Section 88 of the act states that provincial laws may affect Aboriginals if they are of "general application", meaning that they affect other people as well as Aboriginals. Hence, provincial laws are incorporated into federal law, since otherwise the provincial laws would be unconstitutional.[28] In Kruger and al. v. The Queen (1978), the Supreme Court found that provincial laws with a more significant impact on Aboriginals than other people can be upheld, as "There are few laws which have a uniform impact."
Constitutional scholar Peter Hogg argues that in Dick v. The Queen (1985),[29] the Supreme Court "changed its mind about the scope of s. 88." Section 88 could now protect provincial laws relating to primary Aboriginal issues and even limiting Aboriginal rights.[30]
Numerous failed attempts have been made by Canadian parliamentarians to repeal or replace the Indian Act without success. Those changes that have been made have been piecemeal reforms, rather than sweeping revisions.
Since the 1990s, several pieces of legislation have been passed allowing individual bands to opt out of a particular section of the Indian Act if an agreement is signed between the band and the government putting alternative measures in place. These are called "Sectoral Legislative Arrangements". The band remains subject to the act except for the section in question.
The 1895 amendment of the Indian Act (Section 114) criminalized many Aboriginal ceremonies, which resulted in the arrest and conviction of numerous Aboriginal people for practising their basic traditions. These arrests were based on Aboriginal participation in festivals, dances and ceremonies that involved the wounding of animals or humans, or the giving away of money or goods. The Dakota people (Sioux) who settled in Oak River, Manitoba, in 1875 were known to conduct "give-away dances", also known as the "grass dance". The dance ceremony involved the giving away and exchange of blankets and horses; thus it breached Section 114 of the Indian Act. As a result, Wanduta, an elder of the Dakota community, was sentenced to four months of hard labour and imprisonment on January 26, 1903.

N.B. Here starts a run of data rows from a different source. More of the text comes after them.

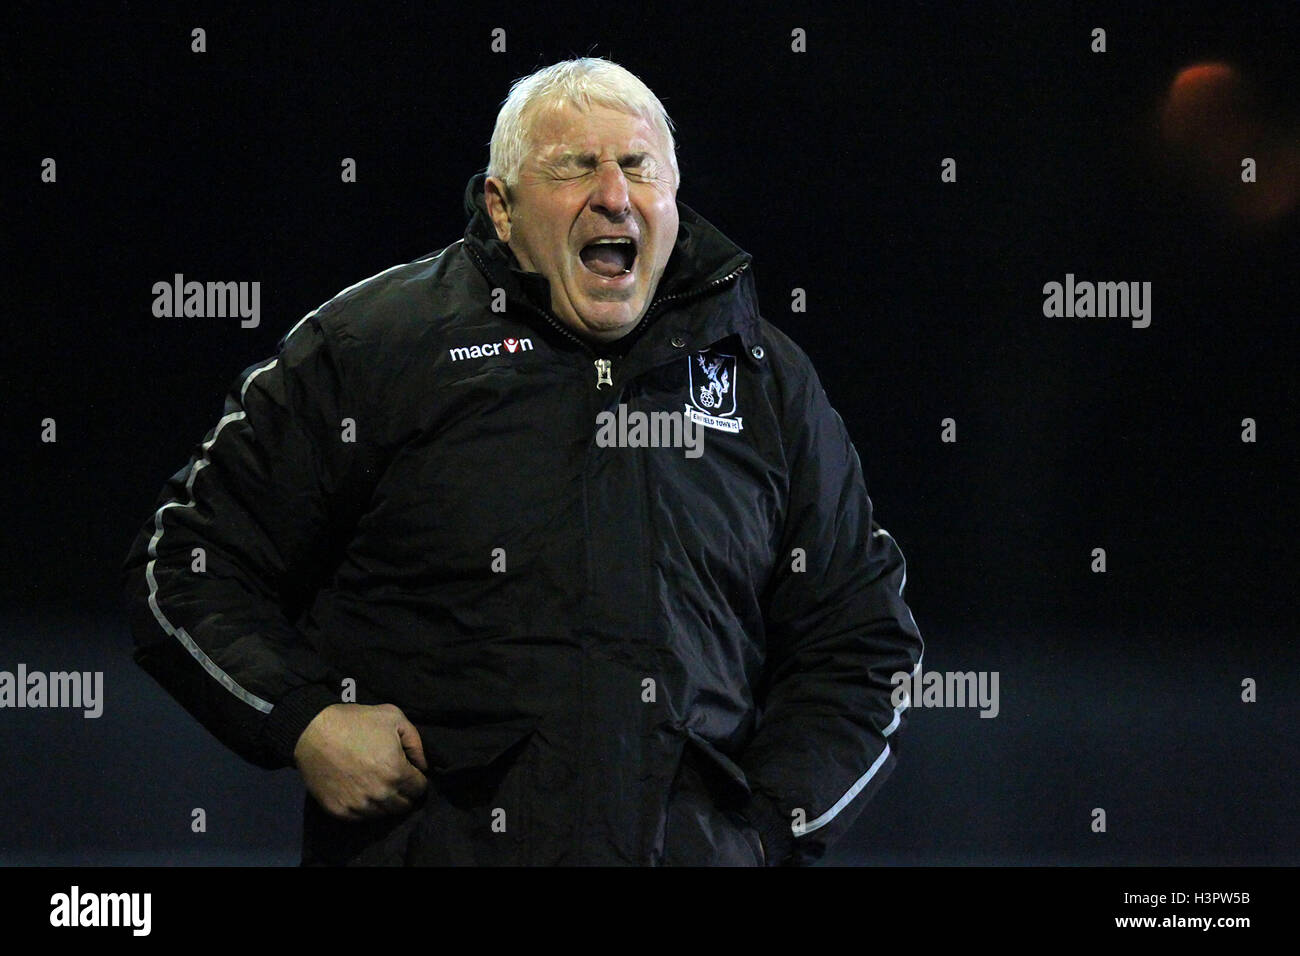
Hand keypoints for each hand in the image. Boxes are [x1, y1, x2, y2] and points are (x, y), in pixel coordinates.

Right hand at [292, 703, 428, 820]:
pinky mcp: (340, 811)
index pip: (420, 788)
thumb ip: (416, 742)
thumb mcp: (393, 717)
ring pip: (384, 814)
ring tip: (378, 786)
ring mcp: (359, 805)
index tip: (409, 772)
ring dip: (386, 802)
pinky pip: (362, 818)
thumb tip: (423, 765)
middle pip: (404, 805)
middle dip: (404, 793)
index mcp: (397, 772)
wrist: (312, 731)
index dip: (417, 779)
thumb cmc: (355, 721)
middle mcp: (381, 794)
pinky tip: (361, 792)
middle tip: (395, 780)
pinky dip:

According to Canadian historian Constance Backhouse, the Aboriginal "give-away dances" were ceremonies more commonly known as potlatches that connected entire communities politically, economically and socially. These dances affirmed kinship ties, provided elders with opportunities to pass on insight, legends and history to the next generation, and were a core part of Aboriginal resistance to assimilation. It is estimated that between 1900 and 1904, 50 Aboriginal people were arrested and 20 were convicted for their involvement in such dances. The Indian Act was amended in 1951 to allow religious ceremonies, including the "give-away dance".
In R. v. Jim (1915), the British Columbia Supreme Court found that Aboriginal hunting on Indian reserves should be considered under federal jurisdiction under both the constitution and the Indian Act. The case involved whether Aboriginals were subject to provincial game laws when hunting on Indian reserves.
The act was at the centre of the 1969 Supreme Court case R. v. Drybones, regarding the conflict of a clause forbidding Indians to be drunk off the reserve with the Bill of Rights. The case is remembered for having been one of the few in which the Bill of Rights prevailed in application to Indian rights.
In Corbiere v. Canada (1999), voting rights on reserves were extended under Section Fifteen of the Canadian Charter of Rights and Freedoms.
In Canada (Canadian Human Rights Commission) v. Canada (Attorney General) (2018), the majority found that the Canadian Human Rights Tribunal's determination that the Indian Act did not violate the Canadian Human Rights Act was reasonable due to judicial deference.